I agree this code is broken but I'm not clear what it's used for. I've only worked on .NET Slim not Java Slim, but the Slim protocol describes lists and strings with colon-delimited length prefixes. From http://fitnesse.org/FitNesse.UserGuide.WritingAcceptanceTests.SliM.SlimProtocol

Strings and Lists
As we will see, slim views a list as a special kind of string. Therefore functions can take and return lists as well as strings. The lists must be lists of strings, but since a list is a special kind of string, lists of lists of lists of ... are possible. The Slim executor will convert back and forth between these forms as needed.

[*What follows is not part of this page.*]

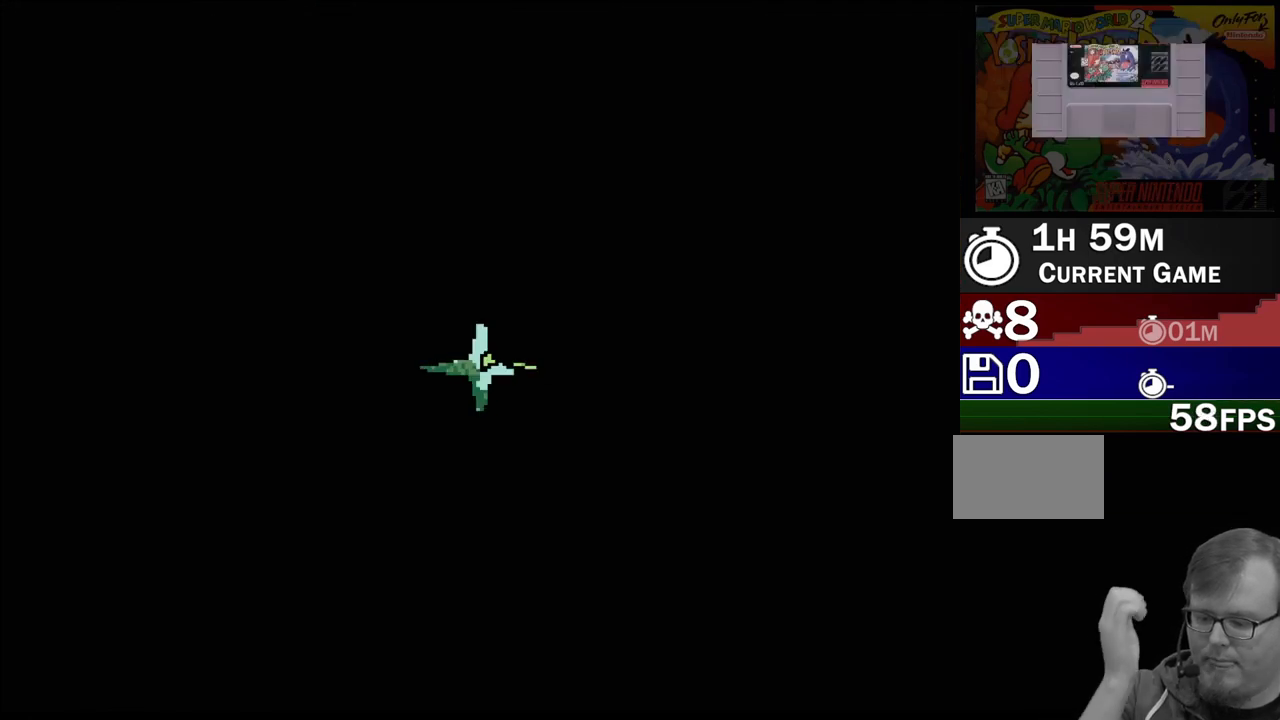
{"buttons": [], "events": []}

A string is encoded as six or more digits followed by a colon, followed by the characters of the string. The six+ digits are the number of characters in the string, not including the digits themselves. Thus, the empty string is "000000:". This length encoding scheme is used in other places so we'll use the token to mean six digits followed by a colon.

If a string is null, then the four character string null will replace it.

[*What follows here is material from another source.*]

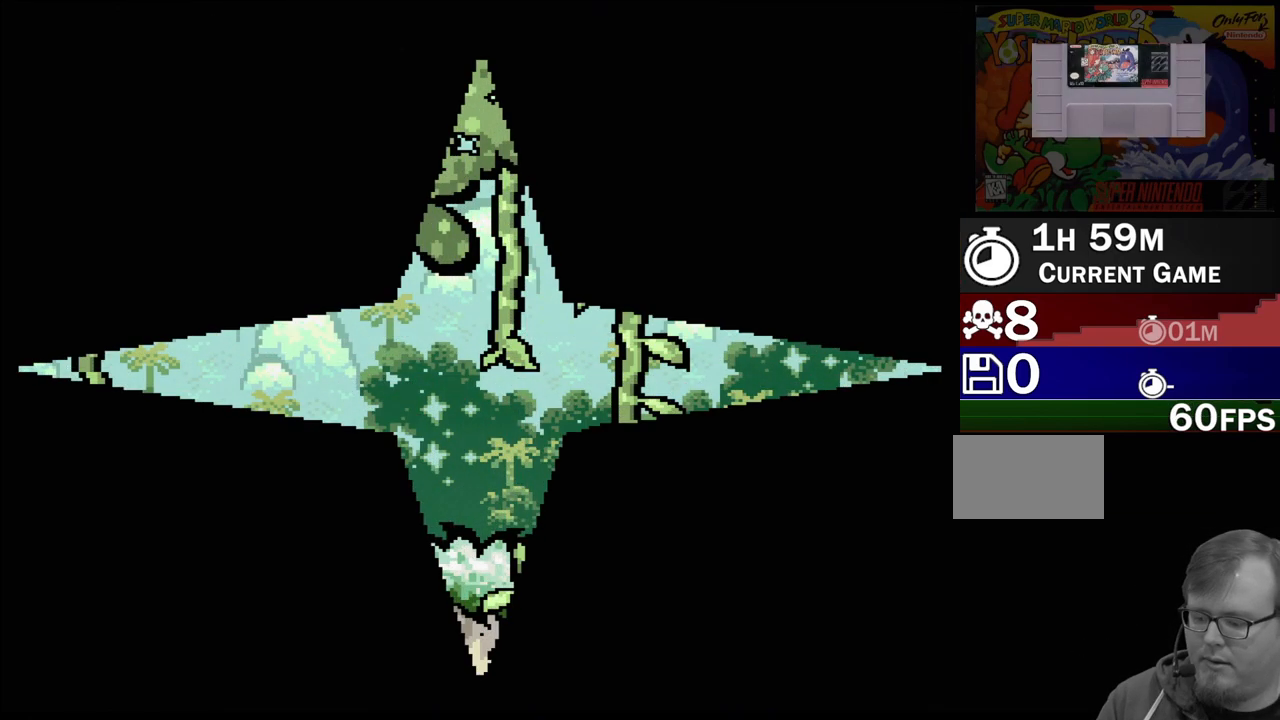
{"buttons": [], "events": []}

A list is encoded as a string that begins with a '[', followed by a specifying the number of items in the list. This is followed by that many strings, each terminated by a colon, and then finally a ']' Thus, this list: [hello,world] is encoded as the following string:
000035:[000002:000005:hello:000005:world:]
Take careful note of all the colons and counts. Colons are terminators not separators.

As you can see, each item of a list is a string. But since a string can encode a list, each item of a list can be another list. So we can have very deep recursive definitions.

[0.4] For versions older than 0.4, the length part of an encoded string was exactly six digits. For version 0.4 the size can grow beyond 6 digits for really long messages.